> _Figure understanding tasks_
=== Section Start ===

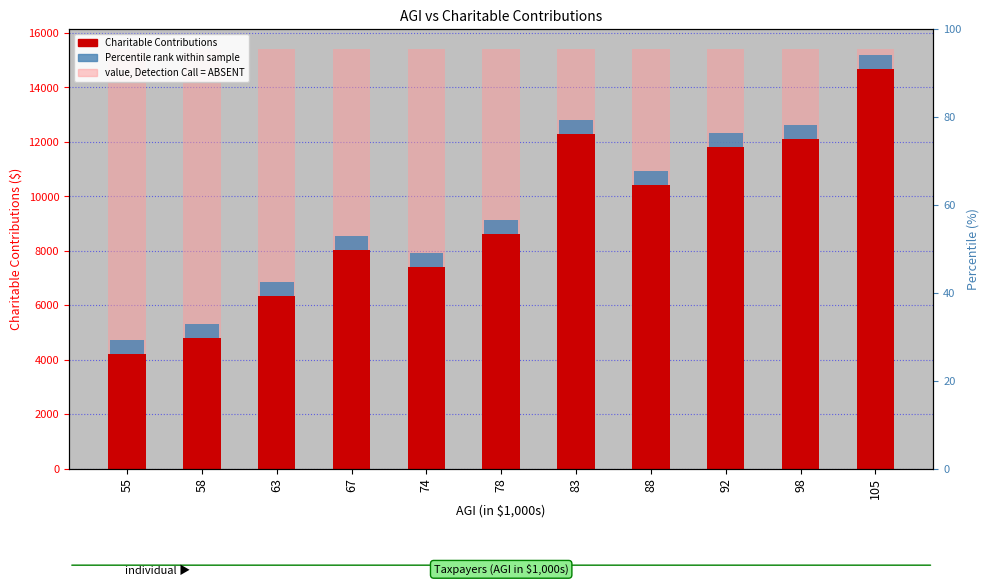

What is the change in value from 74 to 88?

+3006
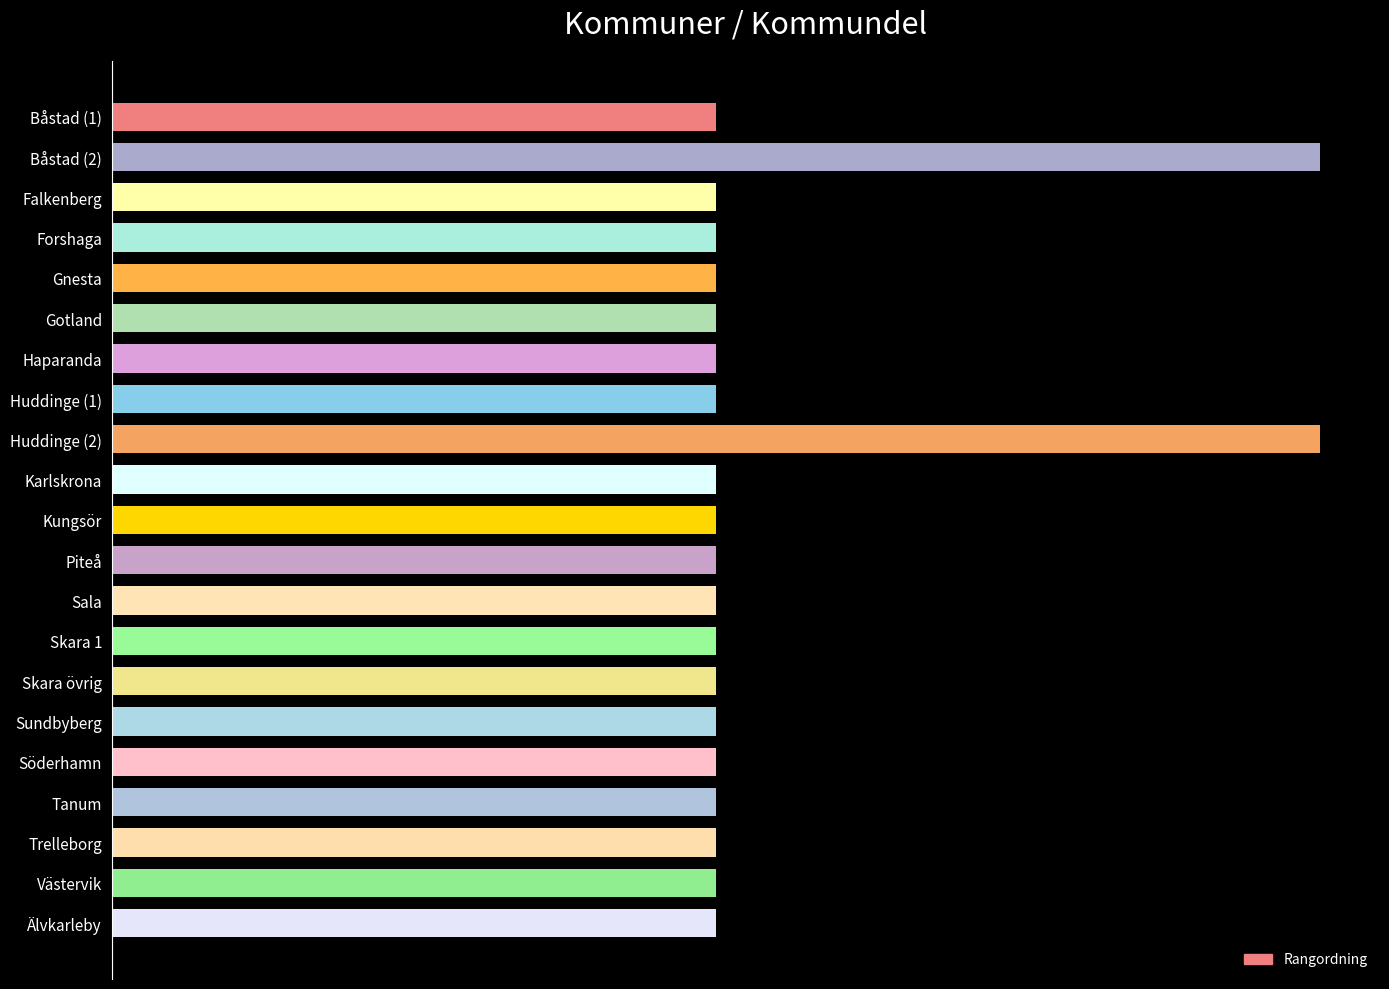

List the labels in order of value, largest first.

1, 8, 0, 2, 3, 4, 5, 6, 7, 9, 10, 11, 12, 13, 14, 15, 16, 17, 18, 19, 20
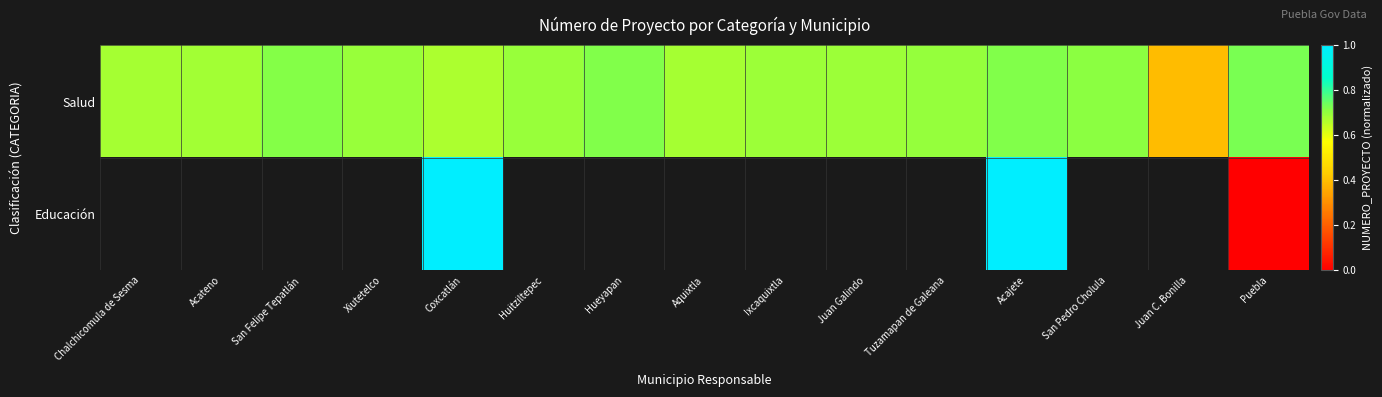

True or false: Salud has a value of 1.1 at Chalchicomula de Sesma.

False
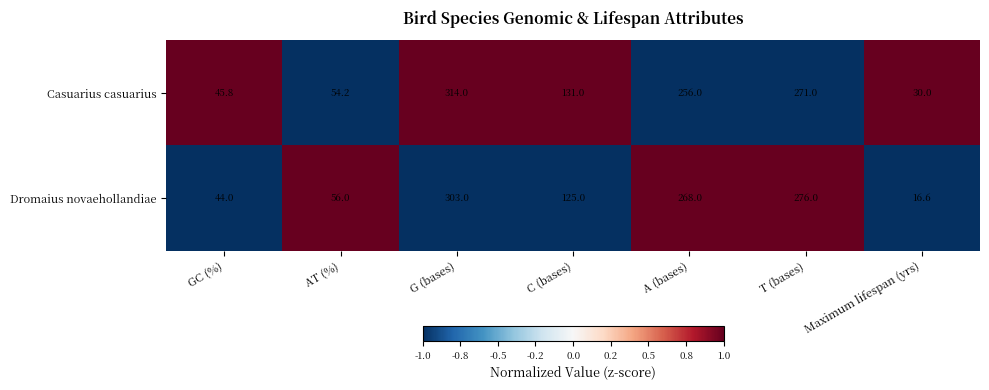

What value does the Dromaius novaehollandiae series have at Maximum lifespan (yrs)?

16.6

=== Section End ===

> _What is expected_
Please rewrite all of the lines above as a Markdown table with two columns, "No." and "Text", numbering each line in order and skipping blank lines. Leave the pictures out of the table.

> _Expected output_
| No. | Text |
|---|---|
| 1 | What is the change in value from 74 to 88? |
| 2 | +3006 |
| 3 | List the labels in order of value, largest first. |
| 4 | 1, 8, 0, 2, 3, 4, 5, 6, 7, 9, 10, 11, 12, 13, 14, 15, 16, 17, 18, 19, 20 |
| 5 | True or false: Salud has a value of 1.1 at Chalchicomula de Sesma. |
| 6 | False |
| 7 | What value does the Dromaius novaehollandiae series have at Maximum lifespan (yrs)? |
| 8 | 16.6 |